Dendrimer-based selective autophagy-induction rescues ΔF508-CFTR and inhibits Pseudomonas aeruginosa infection in cystic fibrosis

Background Cystic Fibrosis (CF) is a genetic disorder caused by mutation(s) in the CF-transmembrane conductance regulator (Cftr) gene. The most common mutation, ΔF508, leads to accumulation of defective-CFTR protein in aggresome-bodies. Additionally, Pseudomonas aeruginosa (Pa), a common CF pathogen, exacerbates obstructive CF lung pathology. In the present study, we aimed to develop and test a novel strategy to improve the bioavailability and potentially achieve targeted drug delivery of cysteamine, a potent autophagy-inducing drug with anti-bacterial properties, by developing a dendrimer (PAMAM-DEN)-based cysteamine analogue. Results We first evaluated the effect of dendrimer-based cysteamine analogue (PAMAM-DENCYS) on the intrinsic autophagy response in IB3-1 cells and observed a significant reduction in Ub-RFP and LC3-GFP co-localization (aggresome-bodies) by PAMAM-DENCYS treatment as compared to plain dendrimer (PAMAM-DEN) control. Next, we observed that PAMAM-DENCYS treatment shows a modest rescue of ΔF508-CFTR as the C-form. Moreover, immunofluorescence microscopy of HEK-293 cells transfected with ΔF508-CFTR-GFP showed that PAMAM-DENCYS is able to rescue the misfolded-ΔF508-CFTR from aggresome-bodies by inducing its trafficking to the plasma membrane. We further verified these results by flow cytometry and observed significant (p<0.05; PAMAM-DEN vs. PAMAM-DENCYS) rescue of membrane-ΔF508-CFTR with PAMAM-DENCYS treatment using non-permeabilized IB3-1 cells immunostained for CFTR. Finally, we assessed the autophagy-mediated bacterial clearance potential of PAMAM-DENCYS by treating IB3-1 cells infected with PA01-GFP, and observed a significant (p<0.01; PAMAM-DEN vs. PAMAM-DENCYS) decrease in intracellular bacterial counts by immunofluorescence microscopy and flow cytometry. Also, PAMAM-DENCYS treatment significantly inhibits the growth of PA01-GFP bacteria and demonstrates potent mucolytic properties.
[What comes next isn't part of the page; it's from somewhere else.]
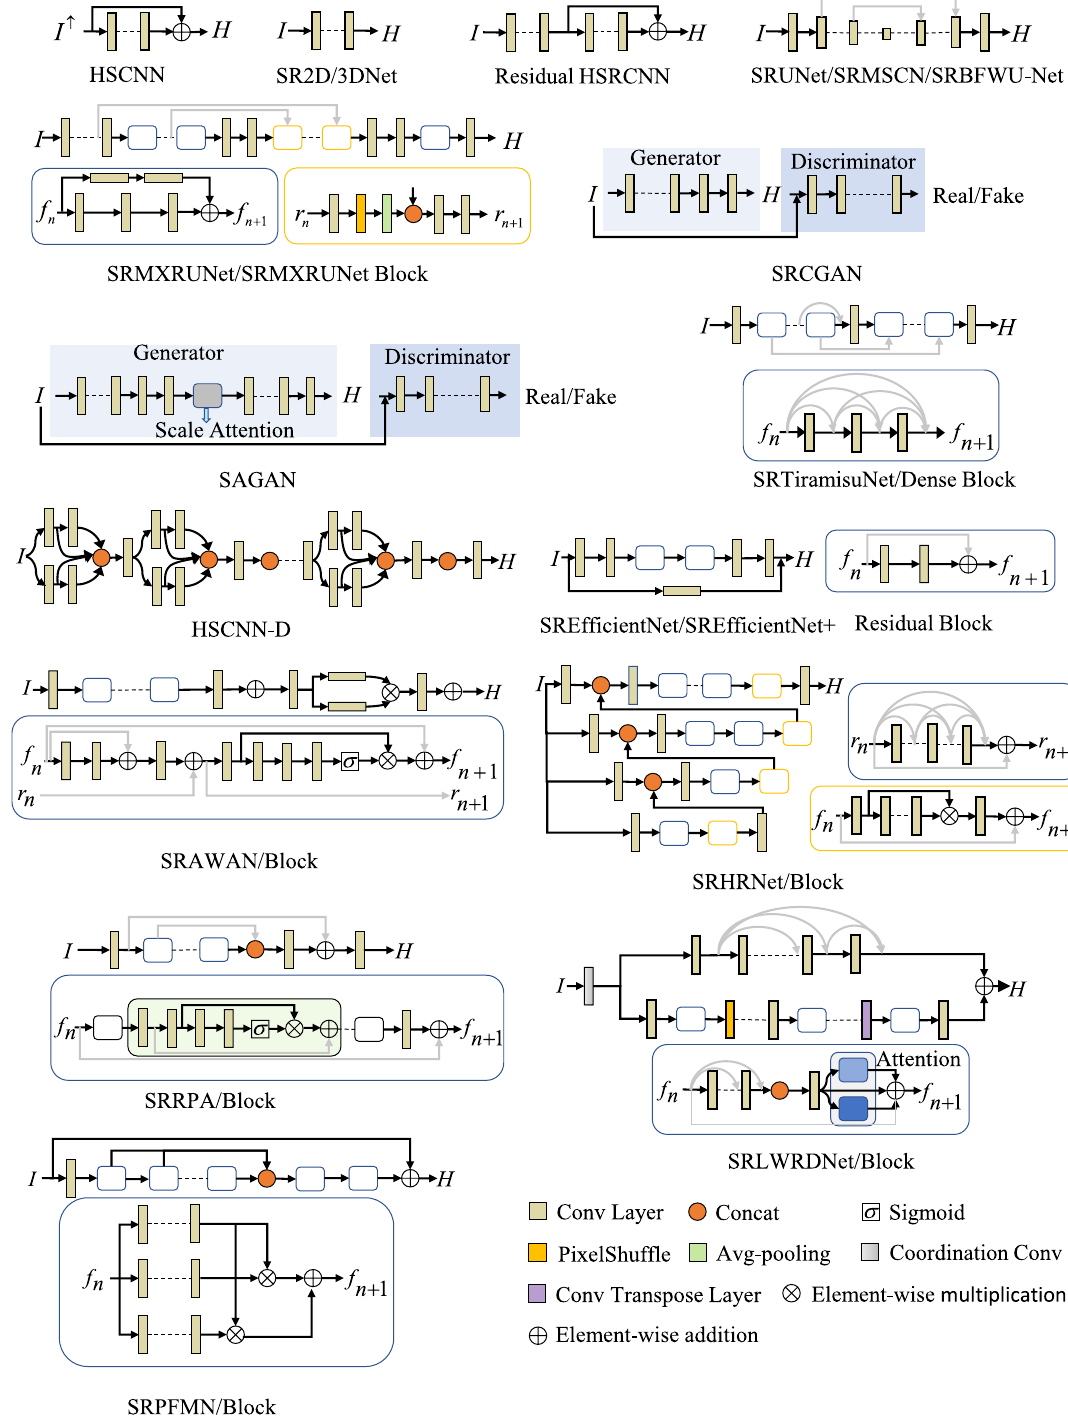
Figure 3. A glimpse of various deep neural network architectures used for spectral reconstruction from RGB images. I ↑ represents the RGB image is upsampled in the spectral domain so that the 3D dimension is consistent with the H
Conclusions We demonstrate here the efficacy of dendrimer-based autophagy-induction in preventing sequestration of ΔF508-CFTR to aggresome-bodies while promoting its trafficking to the plasma membrane. Moreover, PAMAM-DENCYS decreases Pa infection and growth, while showing mucolytic properties, suggesting its potential in rescuing Pa-induced ΔF508-CF lung disease that warrants further investigation in CF murine model.